本作に欠かせないもう一つの重要なキャスティング



 ファインズはもう一つ、重要なキャスティング仕事を抱えていた。ヌレエフの指導教師、プーシキン役である。ロシア人俳優などに幅広くあたってみたものの、なかなかこれといった適役が見つからない。そこでプロデューサーから挙がったのが「だったらレイフが演じればいいじゃないか」という声だった。もともと出資者たちから出演を切望されていたこともあり、今回は監督に徹しようと思っていた彼も最後は折れ、自らプーシキン役を演じるのを了承したという。


 だが、いざ演じるとなると、やはりファインズは凄かった。この演技に触れた人は誰もが「ええっ!」と驚くはず。なぜならファインズは吹き替えなしでロシア語を完璧に喋っているからだ。

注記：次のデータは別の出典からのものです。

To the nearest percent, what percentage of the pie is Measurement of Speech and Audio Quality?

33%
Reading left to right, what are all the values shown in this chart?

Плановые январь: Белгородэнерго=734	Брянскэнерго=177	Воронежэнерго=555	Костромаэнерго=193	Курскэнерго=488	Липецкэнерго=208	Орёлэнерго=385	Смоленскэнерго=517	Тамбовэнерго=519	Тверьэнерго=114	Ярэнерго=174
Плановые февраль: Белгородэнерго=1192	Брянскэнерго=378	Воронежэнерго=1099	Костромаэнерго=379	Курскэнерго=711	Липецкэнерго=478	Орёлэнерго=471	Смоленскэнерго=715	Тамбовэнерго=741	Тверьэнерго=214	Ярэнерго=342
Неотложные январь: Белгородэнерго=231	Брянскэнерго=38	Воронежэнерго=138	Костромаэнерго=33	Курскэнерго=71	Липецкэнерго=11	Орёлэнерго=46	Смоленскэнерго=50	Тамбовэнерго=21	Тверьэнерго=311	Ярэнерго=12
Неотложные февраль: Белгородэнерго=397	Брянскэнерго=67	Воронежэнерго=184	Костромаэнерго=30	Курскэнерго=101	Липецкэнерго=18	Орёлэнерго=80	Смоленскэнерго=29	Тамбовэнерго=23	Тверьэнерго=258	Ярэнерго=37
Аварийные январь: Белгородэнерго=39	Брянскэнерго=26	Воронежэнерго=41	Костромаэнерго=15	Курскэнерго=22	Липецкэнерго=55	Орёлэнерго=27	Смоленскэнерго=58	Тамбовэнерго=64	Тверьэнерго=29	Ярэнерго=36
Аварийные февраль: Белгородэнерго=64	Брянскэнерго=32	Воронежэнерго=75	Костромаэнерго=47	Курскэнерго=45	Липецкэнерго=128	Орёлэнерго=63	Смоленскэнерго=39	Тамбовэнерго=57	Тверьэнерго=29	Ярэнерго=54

 実は、かつて彼はロシア映画『Two Women(MESYATS V DEREVNE)』(14)への出演を通じてロシア語の猛特訓を受けたことがあり、決して母国語のように操ることはできなくとも、ある程度のレベルはこなせるのだとか。今になって考えると、もしかするとこのロシア映画への出演や言語の習得は、後に自身が『ホワイト・クロウ』を手がけることを見込んでの周到なる布石だったのかもしれない。


 このバレエ教師は、ヌレエフの才能をいち早く見抜き、「君は(バレエの表現を通じて)何を物語りたいのか?」という芸術の本質論を突きつける重要な役柄でもある。こういった出会いによって感性を刺激されたことも一因となり、ヌレエフはやがて「亡命」へと大きく踏み出すことになるのだ。